Parlamentskorrespondenz Nr. 401 vom 12.04.2019

Verfassungsausschuss hat Beratungen über ORF-Volksbegehren abgeschlossen

Gebühren- und Steuerfinanzierung des öffentlich-rechtlichen Rundfunks halten sich in der EU die Waage

Wien (PK) – Der Verfassungsausschuss des Nationalrats hat heute die Beratungen über das Volksbegehren "ORF ohne Zwangsgebühren" abgeschlossen. Nach zwei durchgeführten Hearings werden die Abgeordneten dem Plenum einen Bericht ohne konkrete Empfehlungen vorlegen.
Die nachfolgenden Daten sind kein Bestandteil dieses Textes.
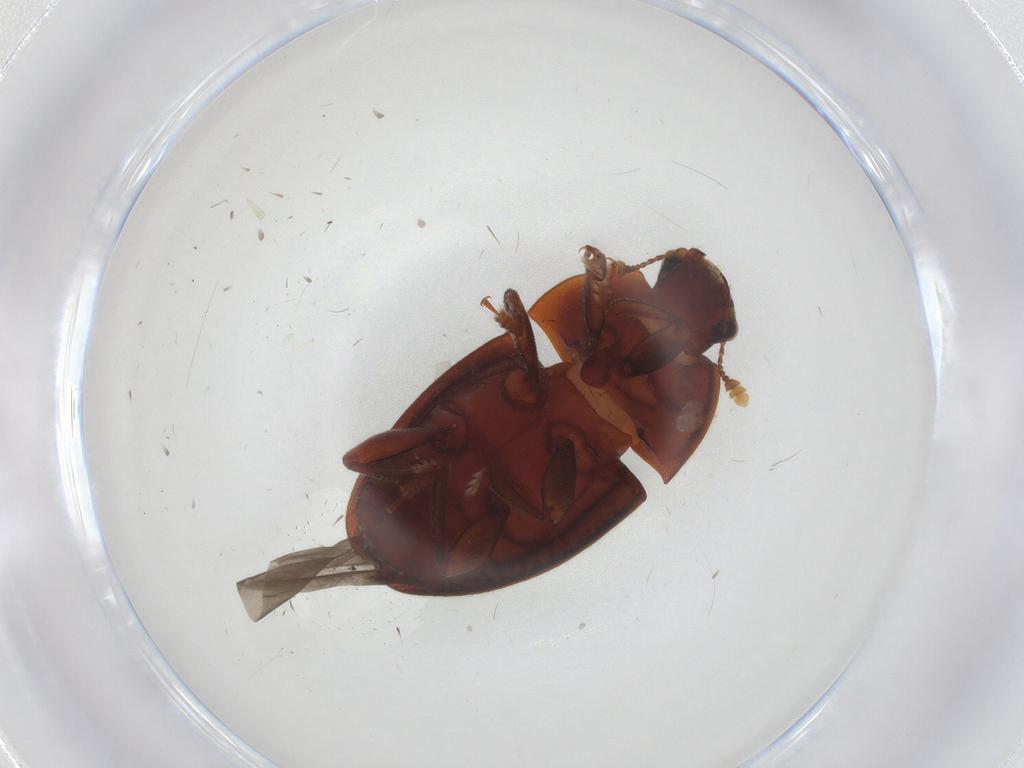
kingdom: Animalia
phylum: Arthropoda
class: Insecta
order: Coleoptera
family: Nitidulidae
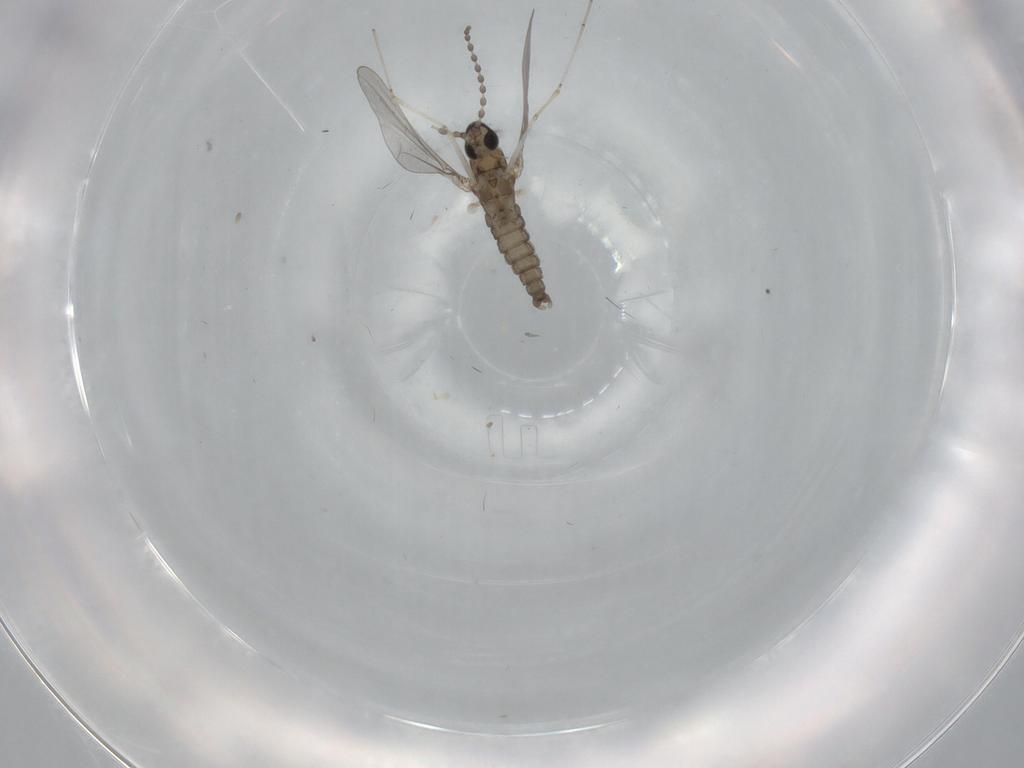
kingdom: Animalia
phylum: Arthropoda
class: Insecta
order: Diptera
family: Cecidomyiidae
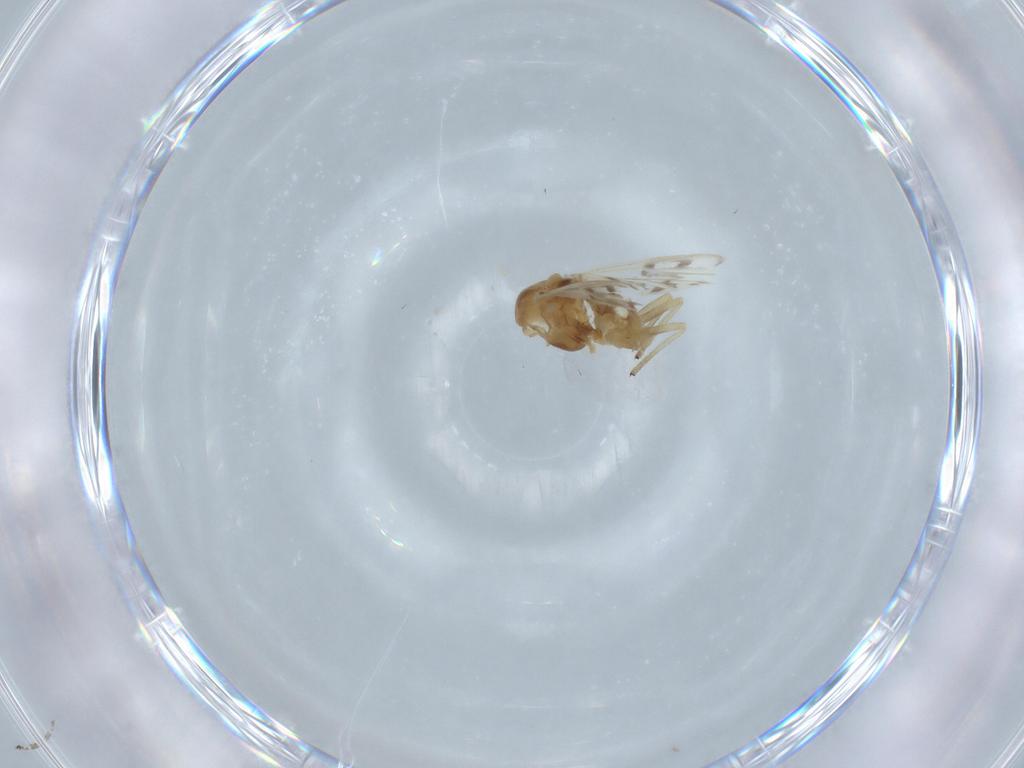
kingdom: Animalia
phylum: Arthropoda
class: Insecta
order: Diptera
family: Chironomidae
Damit ist weiter offen, ob und inwieweit die Finanzierung des ORF künftig auf neue Beine gestellt wird. Der Nationalrat wird sich voraussichtlich am 24. April mit dem Bericht des Ausschusses befassen.

Beim heutigen Hearing, für das die Fraktionen RTR-Geschäftsführer Oliver Stribl, Rechtsanwältin Huberta Gheneff, den ehemaligen Informationschef des dänischen Rundfunks Lasse Jensen, Medienwissenschaftler Paul Clemens Murschetz und "Falter"-Chefredakteur Armin Thurnher nominiert hatten, ging es insbesondere um die Finanzierung öffentlich-rechtlicher Sender in anderen europäischen Ländern, wobei Falter-Chefredakteur Thurnher heute verhindert war. ORF-Generaldirektor Alexander Wrabetz plädierte einmal mehr für die Beibehaltung der GIS-Gebühren, man müsse aber die "Streaming-Lücke" schließen.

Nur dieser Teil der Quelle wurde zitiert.